E' in quei giorni che Dylan Thomas attende a
"In Country Sleep", la più bella poesia che egli abbia mai scritto.
Ed ha ragione Luigi Berti - nella commemorazione che fa dell'amico scomparso
apparsa sul "Corriere Elbano" del 7 gennaio 1954 - a dire che il
poeta gallese "avesse stabilito rapporti d'amicizia e di simpatia con gli
abitanti dell'intero paese di Rio Marina - ove aveva trovato gente che in
quanto a bere vino gli dava dei punti - ma forse tutto avveniva perché
nell'ambiente delle miniere e dei minatori Dylan molto ritrovava del suo Galles (la gente antica e
rude, ma sincera; i paesaggi selvatici e aspri, le vie strette e a scala, il
via- vai degli asini e delle capre), tutta l'atmosfera di un paese massiccio
che a momenti appare come un vero pianeta a sé stante, sconvolto come sempre
dalle cave e dalle mine, dalle nuove escavazioni e dalle nuove strade che
queste comportano. A Rio, infatti, Dylan già lavorava a quel radiodramma sulla
vita dei minatori del Galles...ma in certi caratteri par di ravvisare Pierino,
anarchico e l'uomo più forte dell'Elba che quando diceva basta era basta in
terra e in mare; il Chiros, con la maglia da cambusiere greco che portava in
quell'agosto del 1947, dietro il banco del suo caffè".

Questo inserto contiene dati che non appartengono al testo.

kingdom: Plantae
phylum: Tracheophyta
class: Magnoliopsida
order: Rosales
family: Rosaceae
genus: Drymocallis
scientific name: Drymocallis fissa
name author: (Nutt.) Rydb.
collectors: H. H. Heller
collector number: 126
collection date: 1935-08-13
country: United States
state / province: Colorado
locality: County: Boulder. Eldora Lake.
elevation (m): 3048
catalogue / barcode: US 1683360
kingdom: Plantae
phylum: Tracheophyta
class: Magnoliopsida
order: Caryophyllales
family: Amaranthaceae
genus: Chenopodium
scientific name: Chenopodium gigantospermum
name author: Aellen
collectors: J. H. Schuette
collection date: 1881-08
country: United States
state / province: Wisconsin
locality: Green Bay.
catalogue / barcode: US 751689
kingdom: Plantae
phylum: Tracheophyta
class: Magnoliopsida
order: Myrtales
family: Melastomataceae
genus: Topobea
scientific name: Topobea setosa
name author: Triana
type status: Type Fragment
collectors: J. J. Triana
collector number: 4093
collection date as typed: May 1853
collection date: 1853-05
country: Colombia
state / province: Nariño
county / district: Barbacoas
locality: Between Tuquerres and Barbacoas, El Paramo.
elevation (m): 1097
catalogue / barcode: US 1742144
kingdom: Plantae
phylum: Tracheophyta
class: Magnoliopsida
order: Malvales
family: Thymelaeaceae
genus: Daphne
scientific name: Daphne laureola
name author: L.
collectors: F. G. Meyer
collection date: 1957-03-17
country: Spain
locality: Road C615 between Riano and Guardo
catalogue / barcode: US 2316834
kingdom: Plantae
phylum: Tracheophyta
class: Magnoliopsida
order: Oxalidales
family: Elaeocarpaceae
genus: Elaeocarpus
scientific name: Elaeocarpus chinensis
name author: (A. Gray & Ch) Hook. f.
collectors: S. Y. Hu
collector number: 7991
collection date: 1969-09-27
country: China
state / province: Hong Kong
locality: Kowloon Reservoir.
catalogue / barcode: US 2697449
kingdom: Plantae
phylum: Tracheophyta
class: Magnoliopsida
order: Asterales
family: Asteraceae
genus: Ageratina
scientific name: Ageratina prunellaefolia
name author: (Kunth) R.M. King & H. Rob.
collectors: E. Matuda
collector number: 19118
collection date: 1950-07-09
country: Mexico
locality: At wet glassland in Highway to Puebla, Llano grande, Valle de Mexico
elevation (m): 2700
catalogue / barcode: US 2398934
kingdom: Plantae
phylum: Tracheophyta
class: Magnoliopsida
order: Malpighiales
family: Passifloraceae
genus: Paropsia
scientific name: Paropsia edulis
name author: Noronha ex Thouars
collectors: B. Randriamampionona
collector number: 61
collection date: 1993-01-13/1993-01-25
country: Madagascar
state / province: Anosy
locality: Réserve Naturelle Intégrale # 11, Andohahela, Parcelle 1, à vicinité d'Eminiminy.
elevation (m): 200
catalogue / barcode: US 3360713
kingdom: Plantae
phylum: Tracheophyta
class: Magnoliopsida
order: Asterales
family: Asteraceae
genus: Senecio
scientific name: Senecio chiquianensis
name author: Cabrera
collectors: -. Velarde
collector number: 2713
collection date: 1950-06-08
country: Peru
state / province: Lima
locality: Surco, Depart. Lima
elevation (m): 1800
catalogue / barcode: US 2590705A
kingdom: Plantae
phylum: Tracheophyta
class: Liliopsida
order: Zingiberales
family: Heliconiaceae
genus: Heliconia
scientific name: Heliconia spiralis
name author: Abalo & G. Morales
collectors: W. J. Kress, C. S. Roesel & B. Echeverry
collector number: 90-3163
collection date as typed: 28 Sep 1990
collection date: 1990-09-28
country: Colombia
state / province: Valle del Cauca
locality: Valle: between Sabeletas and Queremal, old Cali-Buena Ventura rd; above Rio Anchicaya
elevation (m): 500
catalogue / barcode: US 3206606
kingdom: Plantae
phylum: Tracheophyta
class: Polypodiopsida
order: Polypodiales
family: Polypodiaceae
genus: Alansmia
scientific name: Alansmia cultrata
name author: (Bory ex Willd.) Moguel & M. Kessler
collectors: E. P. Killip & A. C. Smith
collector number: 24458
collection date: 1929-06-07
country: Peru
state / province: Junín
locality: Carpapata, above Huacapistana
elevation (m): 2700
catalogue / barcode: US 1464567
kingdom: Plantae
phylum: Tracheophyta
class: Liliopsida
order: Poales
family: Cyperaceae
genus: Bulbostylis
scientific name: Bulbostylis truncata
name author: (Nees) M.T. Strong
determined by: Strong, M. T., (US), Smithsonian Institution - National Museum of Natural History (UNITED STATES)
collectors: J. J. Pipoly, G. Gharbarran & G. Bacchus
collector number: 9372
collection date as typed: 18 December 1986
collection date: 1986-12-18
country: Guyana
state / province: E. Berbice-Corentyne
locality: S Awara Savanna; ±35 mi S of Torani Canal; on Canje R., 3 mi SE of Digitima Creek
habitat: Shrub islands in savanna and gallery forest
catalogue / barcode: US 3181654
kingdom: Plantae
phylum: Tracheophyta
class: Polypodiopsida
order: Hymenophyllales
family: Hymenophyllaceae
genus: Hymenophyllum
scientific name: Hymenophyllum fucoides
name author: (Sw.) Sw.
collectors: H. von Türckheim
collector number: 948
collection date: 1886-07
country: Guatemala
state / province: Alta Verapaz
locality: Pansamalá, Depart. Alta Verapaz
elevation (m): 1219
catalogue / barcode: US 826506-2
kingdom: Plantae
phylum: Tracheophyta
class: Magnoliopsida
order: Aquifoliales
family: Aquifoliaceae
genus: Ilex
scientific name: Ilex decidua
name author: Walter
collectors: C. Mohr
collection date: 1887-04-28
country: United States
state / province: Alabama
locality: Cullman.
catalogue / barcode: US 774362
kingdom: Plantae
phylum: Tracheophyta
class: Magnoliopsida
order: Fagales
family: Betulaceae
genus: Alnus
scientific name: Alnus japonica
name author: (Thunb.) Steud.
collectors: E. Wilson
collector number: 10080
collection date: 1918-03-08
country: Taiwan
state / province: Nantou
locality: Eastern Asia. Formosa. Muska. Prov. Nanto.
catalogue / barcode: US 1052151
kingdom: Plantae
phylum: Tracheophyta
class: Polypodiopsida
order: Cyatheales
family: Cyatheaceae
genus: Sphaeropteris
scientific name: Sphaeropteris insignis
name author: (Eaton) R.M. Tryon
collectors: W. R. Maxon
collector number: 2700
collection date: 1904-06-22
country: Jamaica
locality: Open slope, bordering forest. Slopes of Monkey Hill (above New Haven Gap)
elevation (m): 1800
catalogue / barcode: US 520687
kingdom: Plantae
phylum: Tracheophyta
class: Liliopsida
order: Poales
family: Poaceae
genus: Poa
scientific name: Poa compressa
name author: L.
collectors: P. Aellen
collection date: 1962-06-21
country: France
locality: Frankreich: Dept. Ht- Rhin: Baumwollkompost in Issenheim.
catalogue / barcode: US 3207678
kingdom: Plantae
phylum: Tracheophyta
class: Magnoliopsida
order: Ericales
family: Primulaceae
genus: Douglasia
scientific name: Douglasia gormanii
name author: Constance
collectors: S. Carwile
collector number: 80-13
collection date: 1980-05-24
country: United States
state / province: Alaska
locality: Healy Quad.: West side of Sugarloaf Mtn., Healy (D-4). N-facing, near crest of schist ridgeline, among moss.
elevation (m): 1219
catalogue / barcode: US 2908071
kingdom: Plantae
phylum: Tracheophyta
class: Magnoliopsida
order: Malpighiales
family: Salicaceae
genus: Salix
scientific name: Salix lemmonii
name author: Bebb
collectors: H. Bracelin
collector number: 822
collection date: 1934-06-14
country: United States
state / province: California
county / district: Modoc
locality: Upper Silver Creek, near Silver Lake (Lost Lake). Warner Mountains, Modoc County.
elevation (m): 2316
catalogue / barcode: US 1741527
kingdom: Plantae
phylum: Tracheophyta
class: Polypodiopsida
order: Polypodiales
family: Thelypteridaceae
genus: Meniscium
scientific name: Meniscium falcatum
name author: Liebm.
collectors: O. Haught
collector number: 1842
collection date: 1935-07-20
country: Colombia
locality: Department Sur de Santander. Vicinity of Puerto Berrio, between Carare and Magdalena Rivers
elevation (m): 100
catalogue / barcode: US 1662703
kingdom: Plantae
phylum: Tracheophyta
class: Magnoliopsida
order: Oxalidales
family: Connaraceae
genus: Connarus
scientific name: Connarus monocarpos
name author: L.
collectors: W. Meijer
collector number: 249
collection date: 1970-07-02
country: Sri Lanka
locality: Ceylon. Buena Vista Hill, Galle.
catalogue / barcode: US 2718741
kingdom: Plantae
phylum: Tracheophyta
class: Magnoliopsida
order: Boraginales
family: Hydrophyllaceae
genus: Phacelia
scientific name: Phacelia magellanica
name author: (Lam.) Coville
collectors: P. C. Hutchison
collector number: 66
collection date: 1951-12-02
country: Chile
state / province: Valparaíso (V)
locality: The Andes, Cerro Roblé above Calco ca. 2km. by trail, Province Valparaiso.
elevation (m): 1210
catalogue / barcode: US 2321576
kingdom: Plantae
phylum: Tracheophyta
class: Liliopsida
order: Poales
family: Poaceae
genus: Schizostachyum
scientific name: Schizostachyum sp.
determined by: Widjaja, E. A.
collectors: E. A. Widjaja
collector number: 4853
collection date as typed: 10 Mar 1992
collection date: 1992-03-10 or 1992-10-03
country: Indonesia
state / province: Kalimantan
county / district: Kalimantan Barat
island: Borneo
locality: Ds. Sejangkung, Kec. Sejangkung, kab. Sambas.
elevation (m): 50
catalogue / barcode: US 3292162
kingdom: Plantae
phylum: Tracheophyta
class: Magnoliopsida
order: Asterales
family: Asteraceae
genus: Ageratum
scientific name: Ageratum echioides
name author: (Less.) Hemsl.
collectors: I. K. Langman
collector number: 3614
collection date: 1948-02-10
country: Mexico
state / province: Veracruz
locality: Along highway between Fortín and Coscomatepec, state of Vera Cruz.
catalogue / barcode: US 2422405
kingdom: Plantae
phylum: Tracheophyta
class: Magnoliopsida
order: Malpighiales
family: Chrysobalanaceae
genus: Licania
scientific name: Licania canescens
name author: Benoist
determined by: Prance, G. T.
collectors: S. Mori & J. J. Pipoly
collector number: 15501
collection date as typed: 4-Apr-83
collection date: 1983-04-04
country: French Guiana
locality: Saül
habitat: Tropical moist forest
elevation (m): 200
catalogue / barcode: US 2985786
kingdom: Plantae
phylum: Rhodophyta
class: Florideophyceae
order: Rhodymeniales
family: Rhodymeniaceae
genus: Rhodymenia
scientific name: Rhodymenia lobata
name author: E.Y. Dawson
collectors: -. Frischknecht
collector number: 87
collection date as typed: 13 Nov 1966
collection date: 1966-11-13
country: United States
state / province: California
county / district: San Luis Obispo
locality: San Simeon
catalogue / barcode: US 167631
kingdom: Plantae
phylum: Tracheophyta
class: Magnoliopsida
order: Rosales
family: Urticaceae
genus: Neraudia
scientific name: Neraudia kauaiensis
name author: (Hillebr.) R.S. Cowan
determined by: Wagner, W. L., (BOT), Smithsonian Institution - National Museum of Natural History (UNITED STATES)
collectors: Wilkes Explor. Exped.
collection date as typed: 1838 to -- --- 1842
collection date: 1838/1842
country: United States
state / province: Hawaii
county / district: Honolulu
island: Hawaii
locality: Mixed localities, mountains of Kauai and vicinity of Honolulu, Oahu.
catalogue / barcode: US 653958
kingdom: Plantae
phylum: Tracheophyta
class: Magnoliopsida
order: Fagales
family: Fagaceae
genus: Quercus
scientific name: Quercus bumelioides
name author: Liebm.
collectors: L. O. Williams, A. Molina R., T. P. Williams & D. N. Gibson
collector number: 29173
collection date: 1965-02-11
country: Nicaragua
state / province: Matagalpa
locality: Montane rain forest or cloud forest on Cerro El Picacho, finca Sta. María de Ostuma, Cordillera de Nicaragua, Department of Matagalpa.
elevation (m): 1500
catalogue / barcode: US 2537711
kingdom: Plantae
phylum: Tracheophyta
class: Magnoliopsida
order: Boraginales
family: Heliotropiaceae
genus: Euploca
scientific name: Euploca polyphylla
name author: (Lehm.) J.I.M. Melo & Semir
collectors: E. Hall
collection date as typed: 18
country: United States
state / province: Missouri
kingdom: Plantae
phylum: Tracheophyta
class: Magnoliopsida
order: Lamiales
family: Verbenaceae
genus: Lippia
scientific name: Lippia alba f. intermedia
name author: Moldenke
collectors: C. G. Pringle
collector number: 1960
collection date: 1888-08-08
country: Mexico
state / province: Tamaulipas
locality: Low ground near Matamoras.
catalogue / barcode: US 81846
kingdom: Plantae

Dylan era e si proclamava socialista. Di un
socialismo inteso nell'accezione tolstojana, una sorta di cristianesimo
primitivo, dove l'attenzione si rivolge agli umili, ai minatori delle miniere
di ferro, ai pescatori, ai contadini. E' ad essi che egli guarda, quasi per un
bisogno insopprimibile di esprimersi e quindi di prendere posizione, guidato da
un'alta concezione del valore della dignità umana. Al suo arrivo a New York nel
1950 le autorità statunitensi, al corrente delle sue propensioni politiche, gli
crearono da subito difficoltà perché egli aveva firmato la petizione di pace di
Stoccolma ed era stato a Praga per un congresso letterario. Pur tuttavia la
fama del" fine dicitore" prevalse e venne acclamato e conteso ovunque,
finché cadde in coma dopo aver trangugiato diciotto whisky. Morì il 9 novembre
1953, a soli trentanove anni, senza aver più ripreso conoscenza.
Certo la poesia di Dylan Thomas non è semplice.
Abbisogna di una chiave di lettura e il senso prende forma
dopo aver percorso sentieri tortuosi, labirintici.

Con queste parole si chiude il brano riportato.